Box 1. Case Example: AlzEye—Linking Ophthalmic Imaging and Systemic Disease Labels at Scale to Provide New Insights into Dementia (and Cardiovascular Disease)
When trying to achieve the necessary scale of data for machine learning approaches, the use of routinely collected data is an attractive alternative to the high-cost, researcher-led data sets compiled through epidemiologic studies or biobanks. One of the aims of such an approach is to create virtual biobanks much cheaper than otherwise possible (arguably a “biobank-on-a-shoestring”) and which may indeed better reflect the population of interest (vs. the somewhat skewed population that has been observed in some biobank programs).

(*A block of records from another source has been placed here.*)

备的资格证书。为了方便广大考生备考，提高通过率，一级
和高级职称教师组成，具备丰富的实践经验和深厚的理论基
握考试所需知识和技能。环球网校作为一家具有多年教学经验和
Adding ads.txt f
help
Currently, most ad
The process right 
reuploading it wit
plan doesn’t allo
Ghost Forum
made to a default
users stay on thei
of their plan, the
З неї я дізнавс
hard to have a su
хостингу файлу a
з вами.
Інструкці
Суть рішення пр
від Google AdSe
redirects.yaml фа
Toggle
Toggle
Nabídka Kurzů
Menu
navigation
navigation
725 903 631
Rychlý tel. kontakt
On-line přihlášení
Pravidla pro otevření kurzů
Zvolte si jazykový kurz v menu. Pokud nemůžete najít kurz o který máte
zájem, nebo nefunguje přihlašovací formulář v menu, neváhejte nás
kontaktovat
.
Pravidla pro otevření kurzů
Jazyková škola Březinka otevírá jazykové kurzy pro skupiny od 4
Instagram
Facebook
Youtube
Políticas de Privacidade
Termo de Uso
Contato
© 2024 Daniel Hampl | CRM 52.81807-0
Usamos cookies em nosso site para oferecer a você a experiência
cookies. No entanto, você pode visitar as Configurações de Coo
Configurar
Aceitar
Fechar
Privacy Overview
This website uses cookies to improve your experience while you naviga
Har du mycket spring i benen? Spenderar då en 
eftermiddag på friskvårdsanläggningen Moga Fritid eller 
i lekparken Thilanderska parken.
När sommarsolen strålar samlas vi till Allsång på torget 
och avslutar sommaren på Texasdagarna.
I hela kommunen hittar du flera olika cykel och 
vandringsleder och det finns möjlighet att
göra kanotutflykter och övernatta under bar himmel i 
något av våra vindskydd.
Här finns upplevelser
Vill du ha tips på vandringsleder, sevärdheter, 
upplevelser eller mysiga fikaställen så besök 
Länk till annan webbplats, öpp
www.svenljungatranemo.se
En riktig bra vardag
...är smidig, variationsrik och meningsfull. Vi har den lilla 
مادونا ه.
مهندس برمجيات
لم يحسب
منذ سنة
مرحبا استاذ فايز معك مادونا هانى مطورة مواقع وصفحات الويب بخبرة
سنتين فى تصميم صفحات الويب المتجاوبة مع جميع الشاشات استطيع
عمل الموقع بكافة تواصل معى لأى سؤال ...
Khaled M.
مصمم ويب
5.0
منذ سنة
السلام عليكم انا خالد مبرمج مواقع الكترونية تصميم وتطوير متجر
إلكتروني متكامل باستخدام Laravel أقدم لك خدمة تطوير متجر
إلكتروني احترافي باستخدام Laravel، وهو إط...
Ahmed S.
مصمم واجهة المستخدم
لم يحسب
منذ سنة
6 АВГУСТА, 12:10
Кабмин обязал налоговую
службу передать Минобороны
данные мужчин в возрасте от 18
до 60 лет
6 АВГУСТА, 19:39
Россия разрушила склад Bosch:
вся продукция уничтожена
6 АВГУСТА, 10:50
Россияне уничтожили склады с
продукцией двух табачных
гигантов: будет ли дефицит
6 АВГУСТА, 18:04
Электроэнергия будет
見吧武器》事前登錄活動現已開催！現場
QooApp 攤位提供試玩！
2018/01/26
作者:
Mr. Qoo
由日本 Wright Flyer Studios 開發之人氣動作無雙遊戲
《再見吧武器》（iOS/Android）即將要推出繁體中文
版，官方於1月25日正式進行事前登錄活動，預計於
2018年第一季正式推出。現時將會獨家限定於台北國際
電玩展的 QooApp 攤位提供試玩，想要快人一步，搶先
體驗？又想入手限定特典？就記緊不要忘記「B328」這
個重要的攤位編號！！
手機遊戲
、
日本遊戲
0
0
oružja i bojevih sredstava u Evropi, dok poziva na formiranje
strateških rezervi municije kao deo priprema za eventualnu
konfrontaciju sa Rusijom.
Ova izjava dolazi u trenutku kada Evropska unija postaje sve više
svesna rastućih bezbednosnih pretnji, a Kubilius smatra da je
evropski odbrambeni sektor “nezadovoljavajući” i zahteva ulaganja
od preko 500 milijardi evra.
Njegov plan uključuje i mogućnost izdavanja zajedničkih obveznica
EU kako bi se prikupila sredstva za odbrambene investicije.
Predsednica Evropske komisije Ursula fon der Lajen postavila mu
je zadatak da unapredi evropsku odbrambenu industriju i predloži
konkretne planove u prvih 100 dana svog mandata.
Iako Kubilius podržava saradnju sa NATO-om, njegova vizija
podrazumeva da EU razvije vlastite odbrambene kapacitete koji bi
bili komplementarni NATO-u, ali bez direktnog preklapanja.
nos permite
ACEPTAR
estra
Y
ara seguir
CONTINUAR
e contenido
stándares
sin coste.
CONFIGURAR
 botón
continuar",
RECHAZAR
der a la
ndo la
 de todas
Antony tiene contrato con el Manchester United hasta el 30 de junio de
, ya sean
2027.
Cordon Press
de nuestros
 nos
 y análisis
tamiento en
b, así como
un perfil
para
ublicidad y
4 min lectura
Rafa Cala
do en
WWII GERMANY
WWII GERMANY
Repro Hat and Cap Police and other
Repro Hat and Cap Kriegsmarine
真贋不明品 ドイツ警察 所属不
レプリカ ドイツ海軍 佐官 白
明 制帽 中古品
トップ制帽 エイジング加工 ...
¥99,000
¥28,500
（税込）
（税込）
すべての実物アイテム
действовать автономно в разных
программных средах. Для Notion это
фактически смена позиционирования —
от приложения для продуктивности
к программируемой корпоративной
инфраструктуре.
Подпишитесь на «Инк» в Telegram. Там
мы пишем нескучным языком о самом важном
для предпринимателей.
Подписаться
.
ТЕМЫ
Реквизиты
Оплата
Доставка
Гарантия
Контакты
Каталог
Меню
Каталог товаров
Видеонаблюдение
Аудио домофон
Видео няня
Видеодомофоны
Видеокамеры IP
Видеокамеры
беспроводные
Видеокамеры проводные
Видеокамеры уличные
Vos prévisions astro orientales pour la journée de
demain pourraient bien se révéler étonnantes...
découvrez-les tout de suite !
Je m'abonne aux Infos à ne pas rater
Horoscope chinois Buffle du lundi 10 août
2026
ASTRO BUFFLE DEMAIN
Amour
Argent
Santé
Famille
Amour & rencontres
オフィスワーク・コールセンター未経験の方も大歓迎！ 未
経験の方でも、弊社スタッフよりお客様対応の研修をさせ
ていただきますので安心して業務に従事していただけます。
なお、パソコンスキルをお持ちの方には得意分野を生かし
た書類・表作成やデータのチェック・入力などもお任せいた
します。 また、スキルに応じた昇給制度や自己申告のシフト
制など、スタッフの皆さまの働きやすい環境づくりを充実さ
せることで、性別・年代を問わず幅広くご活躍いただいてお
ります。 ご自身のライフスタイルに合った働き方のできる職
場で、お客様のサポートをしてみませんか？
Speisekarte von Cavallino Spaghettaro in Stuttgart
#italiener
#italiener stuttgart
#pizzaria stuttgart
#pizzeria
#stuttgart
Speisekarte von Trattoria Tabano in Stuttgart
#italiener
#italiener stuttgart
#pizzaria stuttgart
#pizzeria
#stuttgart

An example of this kind of approach is AlzEye, the United Kingdom's first and largest linkage of complex three-dimensional imaging data (fundus photographs and retinal OCT) to systemic health diagnostic codes for the purposes of exploring retinal ultrastructural associations and predictors of dementia and its subtypes. AlzEye depends on the combination of both local and nationally held data sets within the United Kingdom's National Health Service (NHS). Specifically, AlzEye is a pseudonymized data set linking retinal photographs and OCT scans of all patients older than 40 years attending Moorfields Eye Hospital NHSFT with Hospital Episode Statistics (HES), a national database consisting of all admissions, emergency attendances, and outpatient appointments in England. The appropriate use and linkage of such data depend on satisfying many criteria, including ethical approval, data security, and governance. Engagement with the public has been pivotal to the approach. We surveyed 483 participants to canvass public opinion on the use of eye scans for research and the acceptability of large data sets to identify patterns of systemic disease. Two members of the public sit on the AlzEye working group, and information regarding the study is outlined on the funding charity's website.
This kind of study is complex, and the approval process that AlzEye underwent was appropriately robust with a number of different approvals required prior to the establishment of AlzEye. Although the exact process will vary from country to country, the processes are likely to share similar principles, and we therefore highlight them here. The first stage required us to secure a research sponsor, necessitating institutional approval consisting of research and development, information governance, and information technology at both the NHS data custodian (Moorfields Eye Hospital NHSFT) and the research institute (University College London). Important conditions involving third-party linkage by a “trusted third party,” robust data privacy measures, and sufficient computing infrastructure were outlined at this stage. In AlzEye, the linkage process is as follows: (1) images from Moorfields Eye Hospital are pseudonymized through the removal of all identifiers and replacement with a unique study ID. These are then transferred to University College London. (2) Simultaneously, a spreadsheet of the image identifiers (date of birth, unique NHS number, sex) is securely sent to NHS Digital, the national body overseeing the HES data warehouse. (3) NHS Digital strips the identifiers and returns the relevant HES data with pseudonymized study IDs to University College London, where it is linked with corresponding images. Thus, HES data never enter the source of imaging data (Moorfields Eye Hospital), and conversely, identifiers never enter University College London (Fig. 1).